Secondary Optimism The Life Orientation Test-Revised (LOT-R) is used to measure levels of dispositional optimism (Scheier et al., 1994). The LOT-R comprises 10 items assessing the extent to which individuals expect favorable outcomes for the future (e.g., "I'm always optimistic about my future"). Of the 10 items, three are positively phrased, three are negatively phrased, and four are filler items. Responses are given on a 5-point Likert scale ranging from 0 (strongly agree) to 4 (strongly disagree). After reverse scoring the three negatively phrased items, a total LOT-R score can be calculated by adding scores of all items. Higher scores correspond with higher levels of optimism. The LOT-R has been shown to have good psychometric properties.

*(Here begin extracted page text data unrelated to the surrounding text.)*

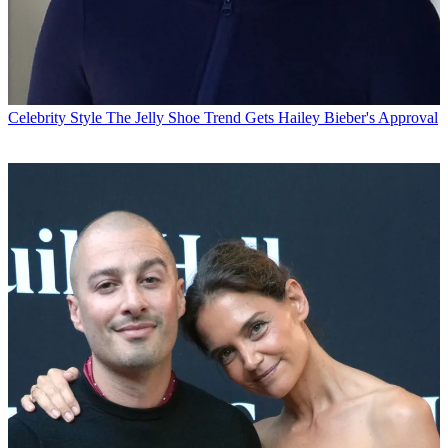
Celebrity Style
The Jelly Shoe Trend Gets Hailey Bieber's Approval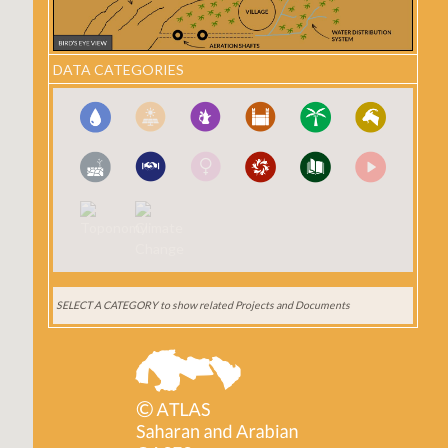
DATA CATEGORIES
SELECT A CATEGORY
to show related Projects and Documents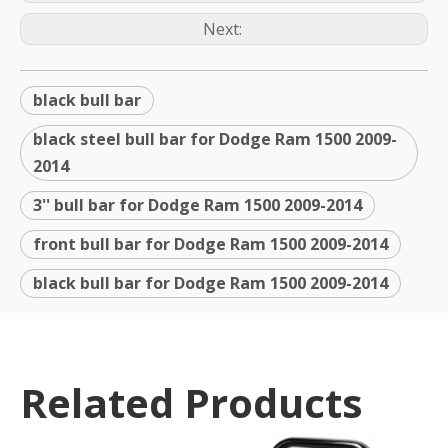
Next:
black bull bar
black steel bull bar for Dodge Ram 1500 2009-
2014
3'' bull bar for Dodge Ram 1500 2009-2014
front bull bar for Dodge Ram 1500 2009-2014
black bull bar for Dodge Ram 1500 2009-2014
Related Products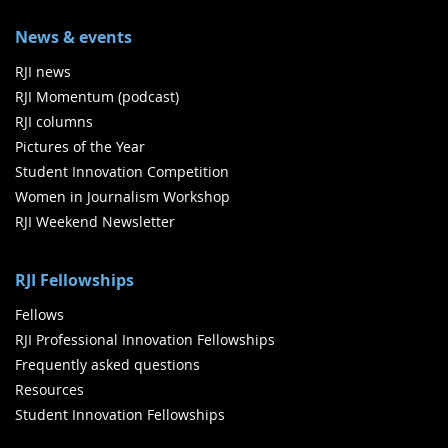
News & events
RJI news
RJI Momentum (podcast)
RJI columns
Pictures of the Year
Student Innovation Competition
Women in Journalism Workshop
RJI Weekend Newsletter
RJI Fellowships
Fellows
RJI Professional Innovation Fellowships
Frequently asked questions
Resources
Student Innovation Fellowships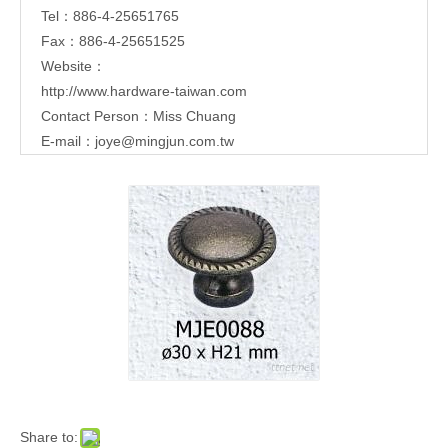
Tel：886-4-25651765
Fax：886-4-25651525
Website：
http://www.hardware-taiwan.com
Contact Person：Miss Chuang
E-mail：
joye@mingjun.com.tw
Share to: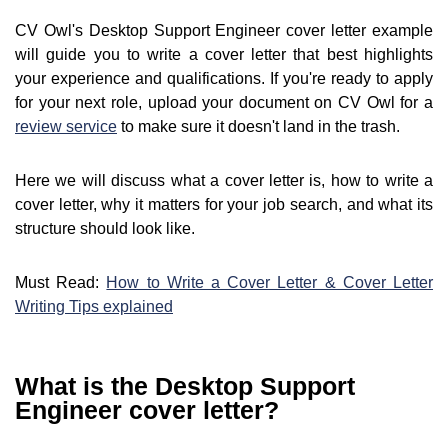
CV Owl's Desktop Support Engineer cover letter example
will guide you to write a cover letter that best highlights
your experience and qualifications. If you're ready to apply
for your next role, upload your document on CV Owl for a
review service
to make sure it doesn't land in the trash.
Here we will discuss what a cover letter is, how to write a
cover letter, why it matters for your job search, and what its
structure should look like.
Must Read:
How to Write a Cover Letter & Cover Letter
Writing Tips explained
What is the Desktop Support
Engineer cover letter?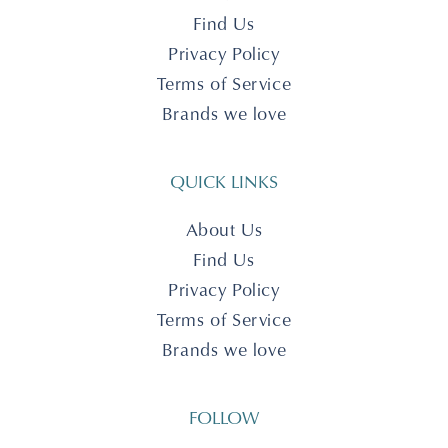
Find Us
Privacy Policy
Terms of Service
Brands we love
QUICK LINKS
About Us
Find Us
Privacy Policy
Terms of Service
Brands we love
FOLLOW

Reliability of the scale in the present sample was a = .73. Change in LOT-R from 0 to 5-weeks (baseline to post-1).
Secondary Self-efficacy The General Self-Efficacy scale (Schwarzer & Jerusalem, 2010), is used to measure participants' beliefs in their ability to deal with potentially challenging situations. It comprises 10 statements (e.g., "I am confident that I could deal efficiently with unexpected events"), rated on a 4-point scale ranging from 1 (not at all true) to 4 (exactly true). Reliability of the scale in the present sample was a = .81. Change in SES from 0 to 5-weeks (baseline to post-1).